* [DATA EXTRACTS]:

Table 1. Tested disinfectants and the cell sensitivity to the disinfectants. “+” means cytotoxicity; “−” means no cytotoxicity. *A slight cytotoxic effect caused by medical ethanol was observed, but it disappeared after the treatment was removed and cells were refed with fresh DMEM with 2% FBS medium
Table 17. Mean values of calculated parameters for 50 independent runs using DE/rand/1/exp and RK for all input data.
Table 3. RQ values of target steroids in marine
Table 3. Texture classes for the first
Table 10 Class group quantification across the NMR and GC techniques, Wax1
---
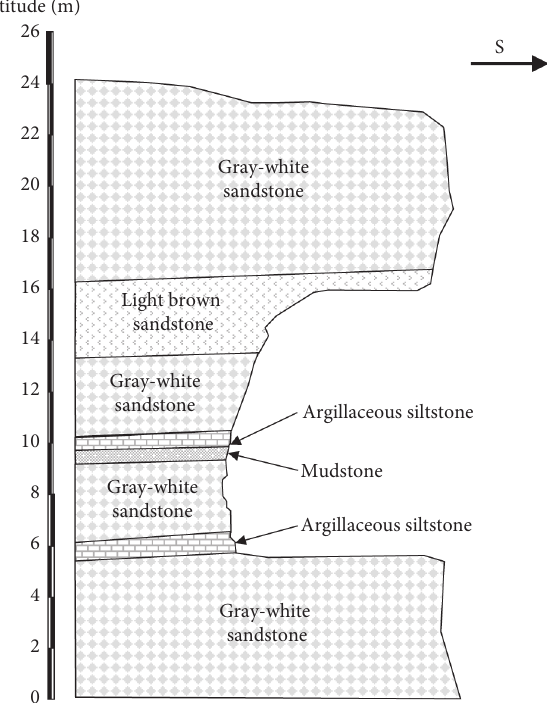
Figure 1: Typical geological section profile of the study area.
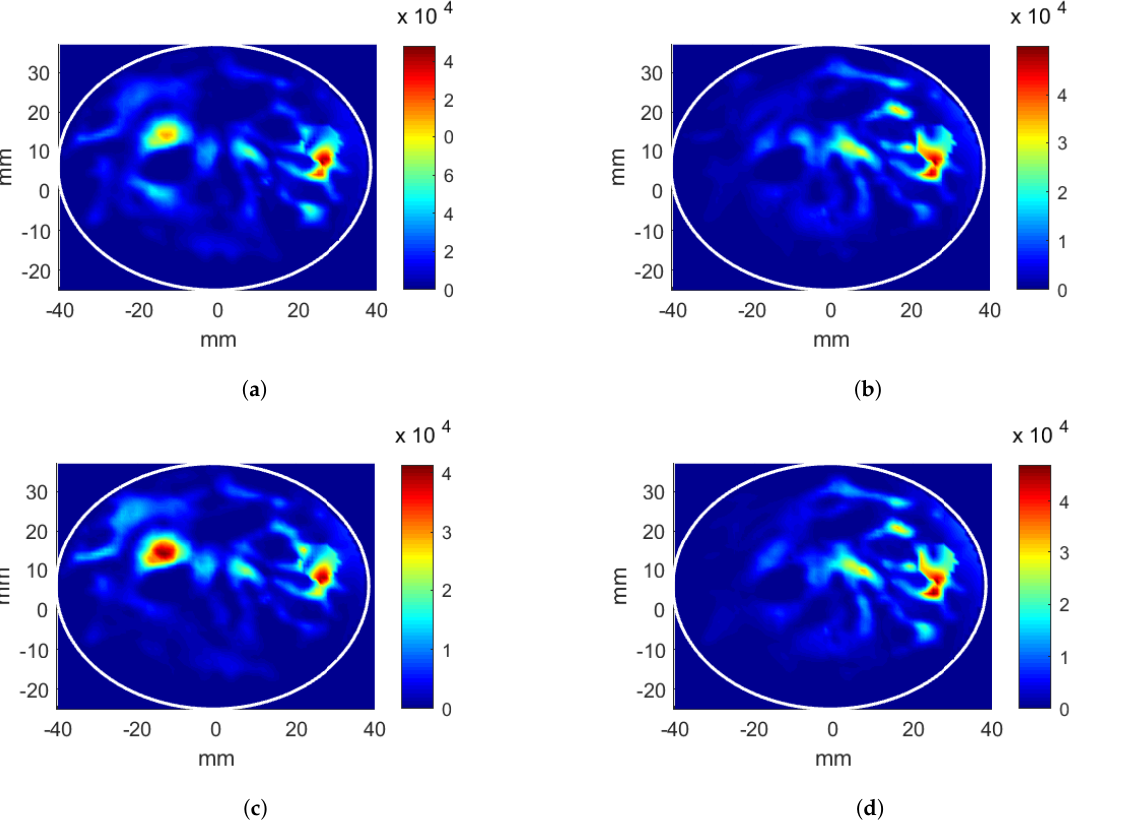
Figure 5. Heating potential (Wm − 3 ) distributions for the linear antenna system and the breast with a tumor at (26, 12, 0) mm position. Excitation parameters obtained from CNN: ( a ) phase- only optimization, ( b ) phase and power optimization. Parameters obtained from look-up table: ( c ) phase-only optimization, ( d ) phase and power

* [ABOUT THIS TASK]:
The required output is the stretch of entries above from the line containing "Table 3. RQ" through the line containing "Table 10 Class", reproduced exactly.

* [FINAL ANSWER]:
Table 3. RQ values of target steroids in marine
Table 3. Texture classes for the first
Table 10 Class group quantification across the NMR and GC techniques, Wax1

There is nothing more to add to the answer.